Spotkanie i koncert dla weteranów II wojny światowej w Gdańsku to tradycja od 2004 roku, kiedy z okazji 65-lecia wybuchu II wojny weterani zaproszeni po raz pierwszy przez prezydenta Pawła Adamowicza mogli wysłuchać koncertu i wspólnie spędzić czas. Uroczystość odbyła się w głównej sali widowiskowej Teatru Wybrzeże. Przyszło kilkaset osób - kombatanci z bliskimi: dziećmi, wnukami, prawnukami.
- Dziś, kiedy dla wielu osób patriotyzm łączy się z nacjonalizmem i wiele osób mówi o stawianiu murów w Europie, ważne jest żebyście Państwo jako świadkowie II wojny światowej przypominali o jej okrucieństwie - mówił Piotr Grzelak.
Gdy wybuchła wojna był w trzeciej klasie gimnazjum, długo musiał czekać na pokój, naukę i realizację planów - kapitan Henryk Bajduszewski, przewodniczący Rady Kombatantów i Osób Represjonowanych Województwa Pomorskiego stara się być na każdym Dniu Weterana.

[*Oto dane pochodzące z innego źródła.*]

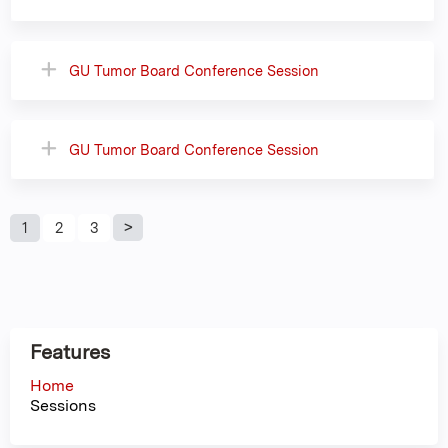
GU Tumor Board Conference Session
GU Tumor Board Conference Session
P
1
2
3
a
g
Features
e
Home
Sessions
s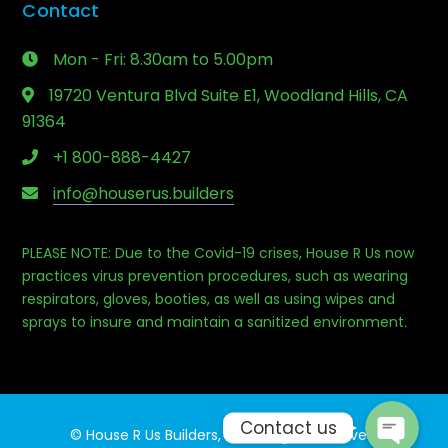
Contact
Mon - Fri: 8.30am to 5.00pm
19720 Ventura Blvd Suite E1, Woodland Hills, CA
91364
+1 800-888-4427
info@houserus.builders
PLEASE NOTE: Due to the Covid-19 crises, House R Us now
Phone
practices virus prevention procedures, such as wearing
respirators, gloves, booties, as well as using wipes and
sprays to insure and maintain a sanitized environment.
Email
Contact us
© House R Us Builders, Inc. All rights reserved.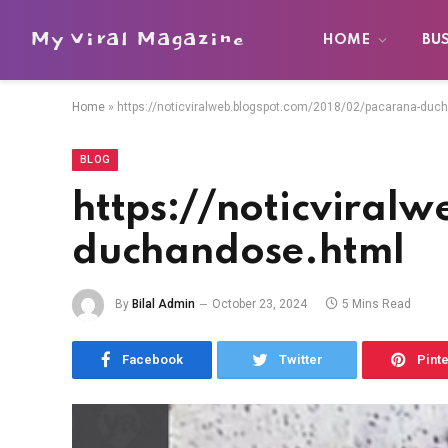
My Viral Magazine
HOME
BU
Home
»
https://noticviralweb.blogspot.com/2018/02/pacarana-duc
BLOG
https://noticvira
duchandose.html
By
Bilal Admin
October 23, 2024
5 Mins Read
Facebook
Twitter
Pint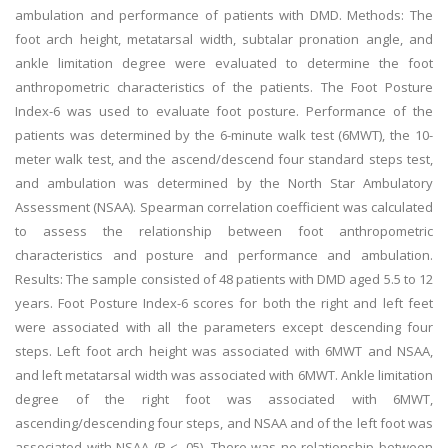
ambulation and performance of patients with DMD. Methods: The
foot arch height, metatarsal width, subtalar pronation angle, and
ankle limitation degree were evaluated to determine the foot
anthropometric characteristics of the patients. The Foot Posture
Index-6 was used to evaluate foot posture. Performance of the
patients was determined by the 6-minute walk test (6MWT), the 10-
meter walk test, and the ascend/descend four standard steps test,
and ambulation was determined by the North Star Ambulatory
Assessment (NSAA). Spearman correlation coefficient was calculated
to assess the relationship between foot anthropometric
characteristics and posture and performance and ambulation.
Results: The sample consisted of 48 patients with DMD aged 5.5 to 12
years. Foot Posture Index-6 scores for both the right and left feet
were associated with all the parameters except descending four
steps. Left foot arch height was associated with 6MWT and NSAA,
and left metatarsal width was associated with 6MWT. Ankle limitation
degree of the right foot was associated with 6MWT,
ascending/descending four steps, and NSAA and of the left foot was
associated with NSAA (P < .05). There was no relationship between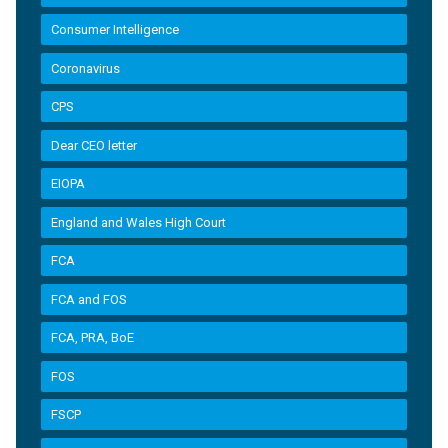
Consumer Intelligence
Coronavirus
CPS
Dear CEO letter
EIOPA
England and Wales High Court
FCA
FCA and FOS
FCA, PRA, BoE
FOS
FSCP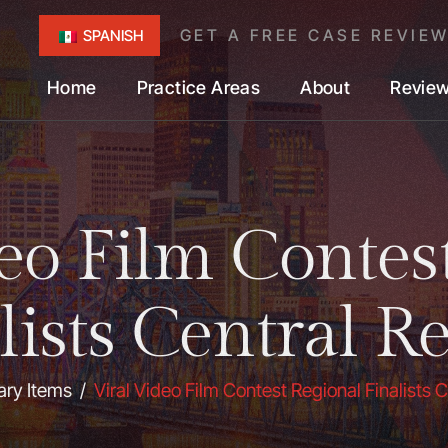
GET A FREE CASE REVIE
SPANISH
Home
Practice Areas
About
Revie
eo Film Contes
lists Central R
ary Items
/
Viral Video Film Contest Regional Finalists 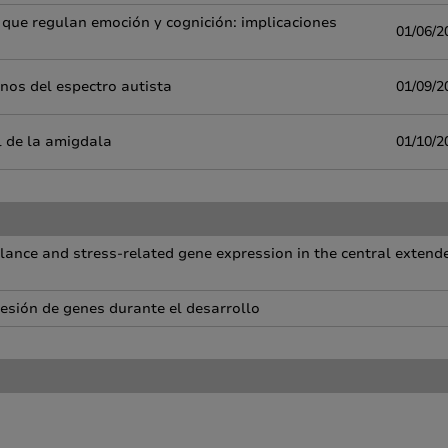
 que regulan emoción y cognición: implicaciones
01/06/2
nos del espectro autista
01/09/2
 de la amigdala
01/10/2
ance and stress-related gene expression in the central extend
resión de genes durante el desarrollo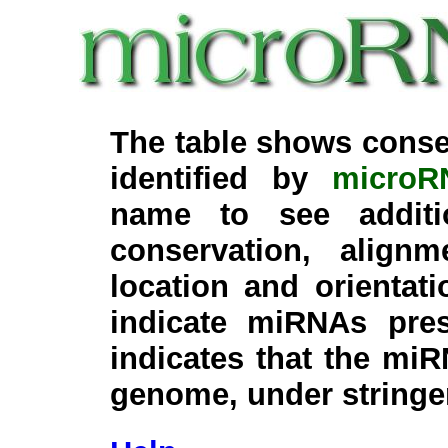
The table shows conse
identified by
microR
name to see additi
conservation, align
location and orientati
indicate miRNAs pre
indicates that the miR
genome, under stringe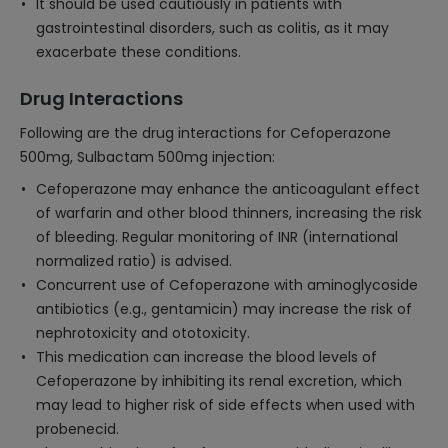
It should be used cautiously in patients with
gastrointestinal disorders, such as colitis, as it may
exacerbate these conditions.
Drug Interactions
Following are the drug interactions for Cefoperazone
500mg, Sulbactam 500mg injection:
Cefoperazone may enhance the anticoagulant effect
of warfarin and other blood thinners, increasing the risk
of bleeding. Regular monitoring of INR (international
normalized ratio) is advised.
Concurrent use of Cefoperazone with aminoglycoside
antibiotics (e.g., gentamicin) may increase the risk of
nephrotoxicity and ototoxicity.
This medication can increase the blood levels of
Cefoperazone by inhibiting its renal excretion, which
may lead to higher risk of side effects when used with
probenecid.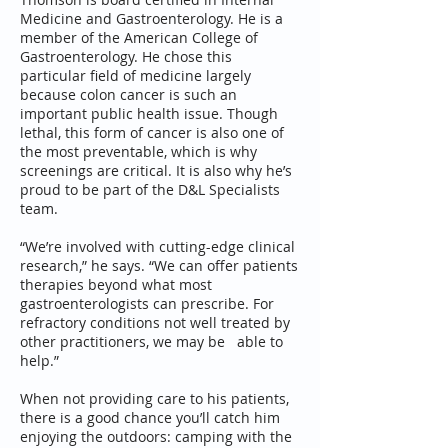
Medicine and Gastroenterology. He is a
member of the American College of
Gastroenterology. He chose this
particular field of medicine largely
because colon cancer is such an
important public health issue. Though
lethal, this form of cancer is also one of
the most preventable, which is why
screenings are critical. It is also why he’s
proud to be part of the D&L Specialists
team.
“We’re involved with cutting-edge clinical
research,” he says. “We can offer patients
therapies beyond what most
gastroenterologists can prescribe. For
refractory conditions not well treated by
other practitioners, we may be able to
help.”
When not providing care to his patients,
there is a good chance you’ll catch him
enjoying the outdoors: camping with the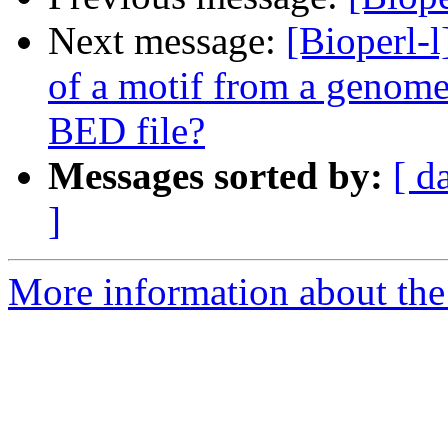
Next message:
[Bioperl-l
of a motif from a genome
BED file?
Messages sorted by:
[ d
]
More information about the 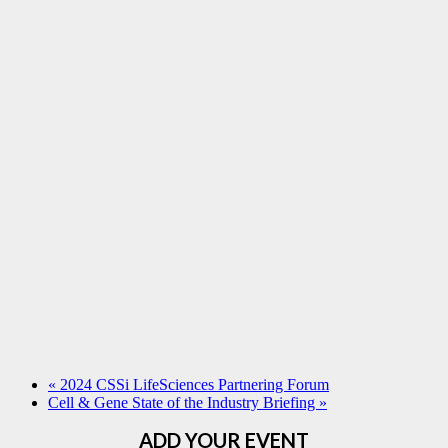
«
2024 CSSi LifeSciences Partnering Forum
Cell & Gene State of the Industry Briefing
»
ADD YOUR EVENT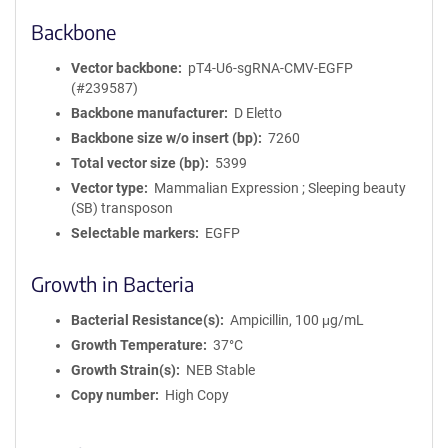
Backbone
Vector backbone
pT4-U6-sgRNA-CMV-EGFP
(#239587)
Backbone manufacturer
D Eletto
Backbone size w/o insert (bp)
7260
Total vector size (bp)
5399
Vector type
Mammalian Expression ; Sleeping beauty
(SB) transposon
Selectable markers
EGFP
Growth in Bacteria
Bacterial Resistance(s)
Ampicillin, 100 μg/mL
Growth Temperature
37°C
Growth Strain(s)
NEB Stable
Copy number
High Copy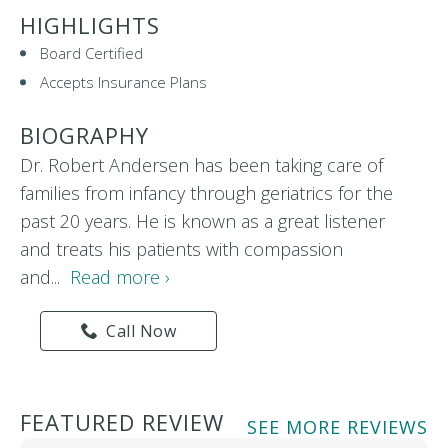
HIGHLIGHTS
Board Certified
Accepts Insurance Plans
BIOGRAPHY
Dr. Robert Andersen has been taking care of
families from infancy through geriatrics for the
past 20 years. He is known as a great listener
and treats his patients with compassion
and...
Read more ›
Call Now
FEATURED REVIEW
SEE MORE REVIEWS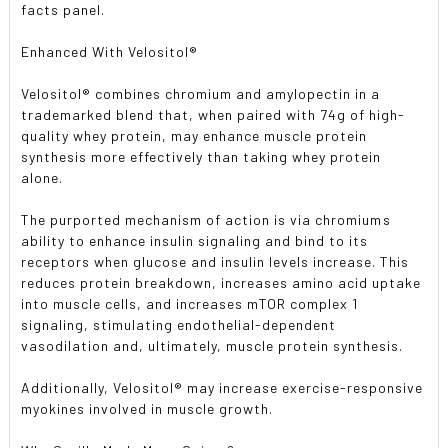
facts panel.
Enhanced With Velositol®
Velositol® combines chromium and amylopectin in a
trademarked blend that, when paired with 74g of high-
quality whey protein, may enhance muscle protein
synthesis more effectively than taking whey protein
alone.
The purported mechanism of action is via chromiums
ability to enhance insulin signaling and bind to its
receptors when glucose and insulin levels increase. This
reduces protein breakdown, increases amino acid uptake
into muscle cells, and increases mTOR complex 1
signaling, stimulating endothelial-dependent
vasodilation and, ultimately, muscle protein synthesis.
Additionally, Velositol® may increase exercise-responsive
myokines involved in muscle growth.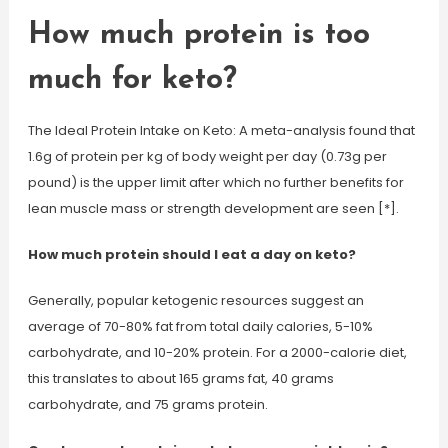
How much protein is too
much for keto?
The Ideal Protein Intake on Keto: A meta-analysis found that
1.6g of protein per kg of body weight per day (0.73g per
pound) is the upper limit after which no further benefits for
lean muscle mass or strength development are seen [*].
How much protein should I eat a day on keto?
Generally, popular ketogenic resources suggest an
average of 70-80% fat from total daily calories, 5-10%
carbohydrate, and 10-20% protein. For a 2000-calorie diet,
this translates to about 165 grams fat, 40 grams
carbohydrate, and 75 grams protein.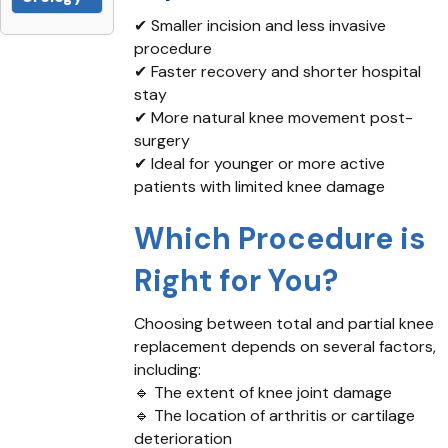
✔ Smaller incision and less invasive
procedure
✔ Faster recovery and shorter hospital
stay
✔ More natural knee movement post-
surgery
✔ Ideal for younger or more active
patients with limited knee damage
Which Procedure is
Right for You?
Choosing between total and partial knee
replacement depends on several factors,
including:
🔹 The extent of knee joint damage
🔹 The location of arthritis or cartilage
deterioration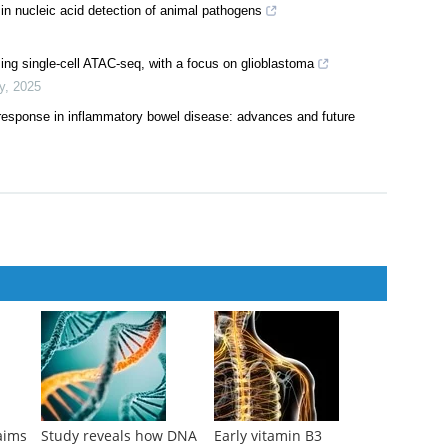
 nucleic acid detection of animal pathogens
ing single-cell ATAC-seq, with a focus on glioblastoma
y
,
2025
 response in inflammatory bowel disease: advances and future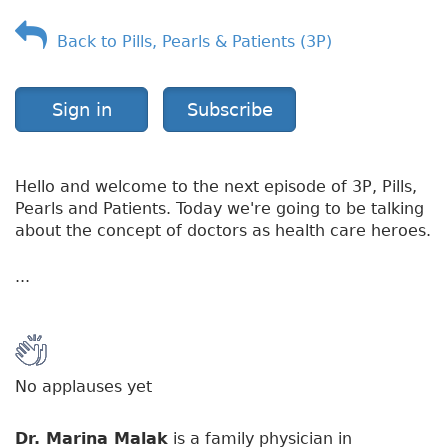
v
Back to Pills, Pearls & Patients (3P)
e
r
v
i
Sign in
Subscribe
e
w
Hello and welcome to the next episode of 3P, Pills,
Pearls and Patients. Today we're going to be talking
about the concept of doctors as health care heroes.
...
No applauses yet
Dr. Marina Malak
is a family physician in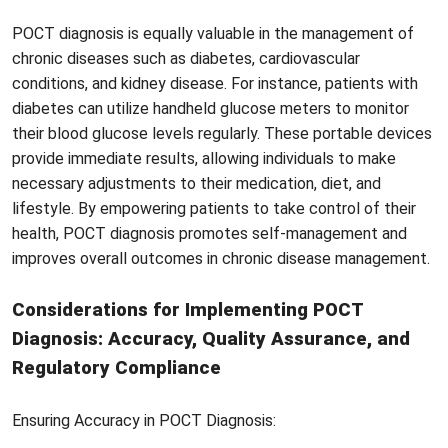
POCT diagnosis is equally valuable in the management of
chronic diseases such as diabetes, cardiovascular
conditions, and kidney disease. For instance, patients with
diabetes can utilize handheld glucose meters to monitor
their blood glucose levels regularly. These portable devices
provide immediate results, allowing individuals to make
necessary adjustments to their medication, diet, and
lifestyle. By empowering patients to take control of their
health, POCT diagnosis promotes self-management and
improves overall outcomes in chronic disease management.
Considerations for Implementing POCT
Diagnosis: Accuracy, Quality Assurance, and
Regulatory Compliance
Ensuring Accuracy in POCT Diagnosis: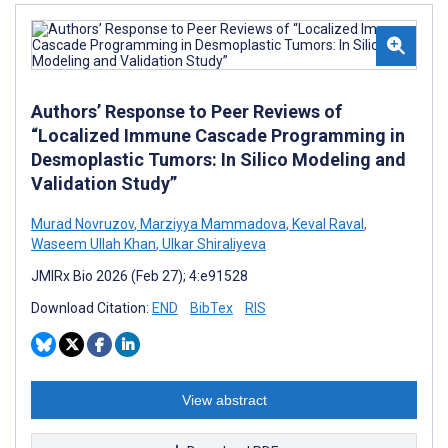
Authors’ Response to Peer Reviews of
“Localized Immune Cascade Programming in
Desmoplastic Tumors: In Silico Modeling and
Validation Study”
Murad Novruzov
,
Marziyya Mammadova
,
Keval Raval
,
Waseem Ullah Khan
,
Ulkar Shiraliyeva
JMIRx Bio 2026 (Feb 27); 4:e91528
Download Citation:
END
BibTex
RIS
View abstract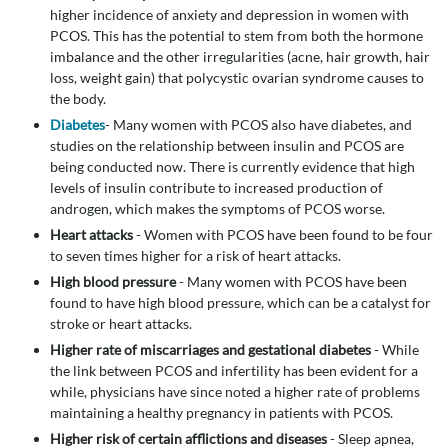
higher incidence of anxiety and depression in women with
PCOS. This has the potential to stem from both the hormone
imbalance and the other irregularities (acne, hair growth, hair
loss, weight gain) that polycystic ovarian syndrome causes to
the body.
Diabetes
- Many women with PCOS also have diabetes, and
studies on the relationship between insulin and PCOS are
being conducted now. There is currently evidence that high
levels of insulin contribute to increased production of
androgen, which makes the symptoms of PCOS worse.
Heart attacks
- Women with PCOS have been found to be four
to seven times higher for a risk of heart attacks.
High blood pressure
- Many women with PCOS have been
found to have high blood pressure, which can be a catalyst for
stroke or heart attacks.
Higher rate of miscarriages and gestational diabetes
- While
the link between PCOS and infertility has been evident for a
while, physicians have since noted a higher rate of problems
maintaining a healthy pregnancy in patients with PCOS.
Higher risk of certain afflictions and diseases
- Sleep apnea,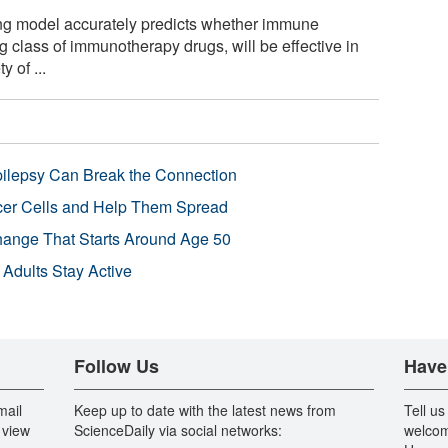
g model accurately predicts whether immune
 class of immunotherapy drugs, will be effective in
 of ...
pilepsy Can Break the Connection
r Cells and Help Them Spread
Change That Starts Around Age 50
 Adults Stay Active
Follow Us
Have
mail
Keep up to date with the latest news from
Tell us
 view
ScienceDaily via social networks:
welcom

- To dla nas ważny dzień - mówił Henryk Bajduszewski. - Świadomość, że o nas się pamięta, docenia i widzi dla nas cały czas misję do spełnieni, podnosi na duchu. Ale to też dzień, w którym możemy się po prostu spotkać, powspominać, zabrać naszych bliskich. To ważne, bo przecież jest nas coraz mniej.